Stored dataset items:
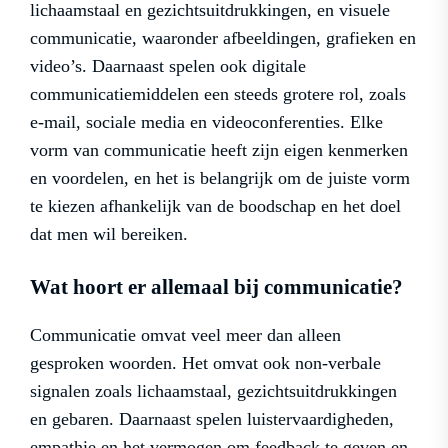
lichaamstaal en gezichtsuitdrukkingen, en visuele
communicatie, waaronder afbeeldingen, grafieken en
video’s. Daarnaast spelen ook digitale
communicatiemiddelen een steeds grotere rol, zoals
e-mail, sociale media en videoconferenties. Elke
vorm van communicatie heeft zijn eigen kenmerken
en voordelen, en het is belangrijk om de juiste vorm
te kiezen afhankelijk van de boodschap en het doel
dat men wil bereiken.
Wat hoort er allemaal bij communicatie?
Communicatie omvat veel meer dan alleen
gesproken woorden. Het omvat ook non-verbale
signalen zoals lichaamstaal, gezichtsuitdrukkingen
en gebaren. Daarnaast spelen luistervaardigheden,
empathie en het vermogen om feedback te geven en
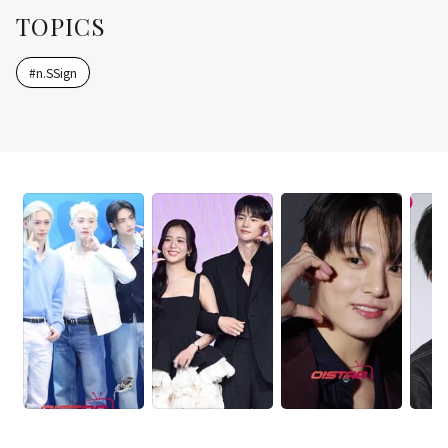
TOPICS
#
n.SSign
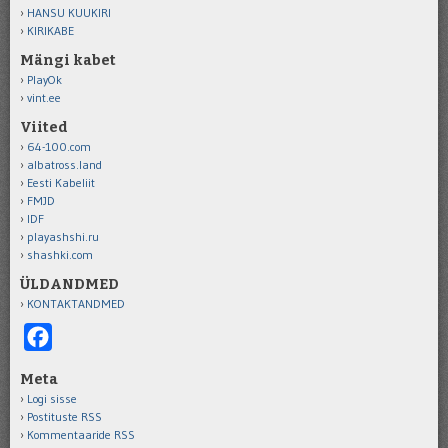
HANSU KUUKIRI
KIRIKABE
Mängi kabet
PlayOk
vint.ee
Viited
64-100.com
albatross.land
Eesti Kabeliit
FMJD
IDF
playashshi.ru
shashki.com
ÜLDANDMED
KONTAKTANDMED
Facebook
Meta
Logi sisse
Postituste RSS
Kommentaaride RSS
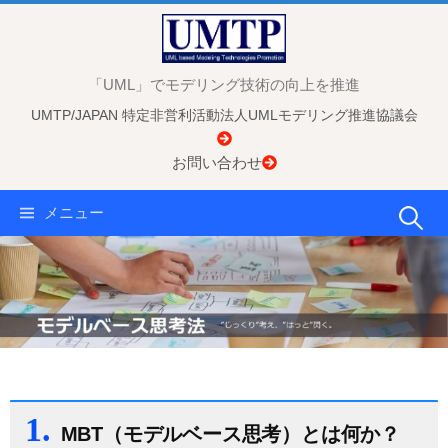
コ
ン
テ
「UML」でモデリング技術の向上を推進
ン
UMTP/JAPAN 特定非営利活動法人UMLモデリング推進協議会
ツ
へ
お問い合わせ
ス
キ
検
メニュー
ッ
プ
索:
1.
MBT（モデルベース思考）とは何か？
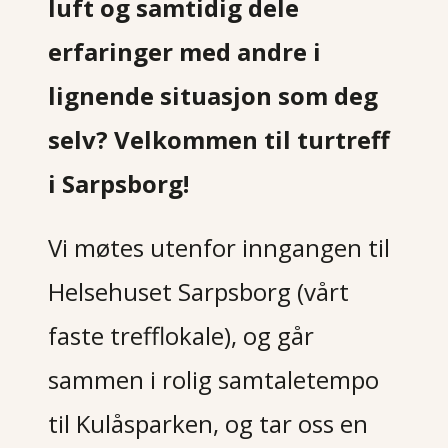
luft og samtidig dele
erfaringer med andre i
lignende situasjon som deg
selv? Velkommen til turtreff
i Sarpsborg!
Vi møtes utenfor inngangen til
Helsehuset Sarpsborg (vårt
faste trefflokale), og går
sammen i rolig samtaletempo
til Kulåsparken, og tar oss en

* * *

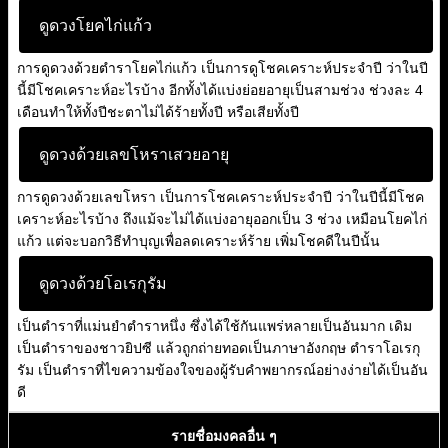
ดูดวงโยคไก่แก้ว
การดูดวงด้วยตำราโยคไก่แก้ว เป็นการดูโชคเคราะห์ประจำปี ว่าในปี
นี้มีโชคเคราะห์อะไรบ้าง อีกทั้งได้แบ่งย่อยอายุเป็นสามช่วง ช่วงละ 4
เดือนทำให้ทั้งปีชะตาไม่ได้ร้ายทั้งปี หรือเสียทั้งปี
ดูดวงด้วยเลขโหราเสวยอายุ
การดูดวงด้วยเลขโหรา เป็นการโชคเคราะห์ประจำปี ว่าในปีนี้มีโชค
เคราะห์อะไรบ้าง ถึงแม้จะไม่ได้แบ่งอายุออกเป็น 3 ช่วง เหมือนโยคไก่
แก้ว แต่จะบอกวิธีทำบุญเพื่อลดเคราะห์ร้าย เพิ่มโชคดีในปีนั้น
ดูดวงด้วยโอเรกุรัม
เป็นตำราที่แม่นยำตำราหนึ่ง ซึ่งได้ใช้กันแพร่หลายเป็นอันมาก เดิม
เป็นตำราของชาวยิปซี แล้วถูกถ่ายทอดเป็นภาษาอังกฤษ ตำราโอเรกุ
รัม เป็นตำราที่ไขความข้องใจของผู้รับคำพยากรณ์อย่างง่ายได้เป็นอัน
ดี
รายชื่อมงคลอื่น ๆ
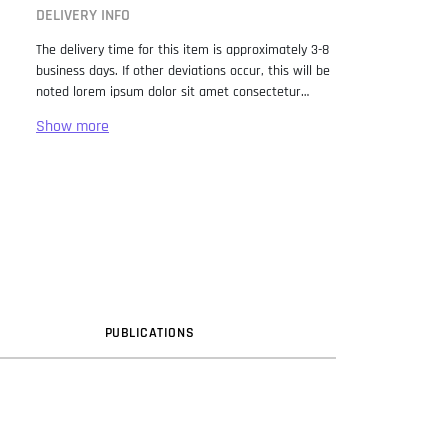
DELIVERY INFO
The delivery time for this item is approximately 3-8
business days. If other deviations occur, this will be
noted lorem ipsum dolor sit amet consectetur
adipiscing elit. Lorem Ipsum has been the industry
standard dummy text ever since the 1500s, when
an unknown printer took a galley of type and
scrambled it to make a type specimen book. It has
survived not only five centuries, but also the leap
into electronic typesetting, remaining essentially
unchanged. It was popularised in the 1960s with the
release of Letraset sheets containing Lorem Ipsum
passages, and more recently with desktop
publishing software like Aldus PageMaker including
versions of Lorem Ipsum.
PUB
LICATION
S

AIM OF THE TASK:
All that belongs in your answer is the stretch of entries above from the line with "sammen i rolig samtaletempo" through the line with "til Kulåsparken, og tar oss en", printed exactly.

ANSWER:
sammen i rolig samtaletempo
til Kulåsparken, og tar oss en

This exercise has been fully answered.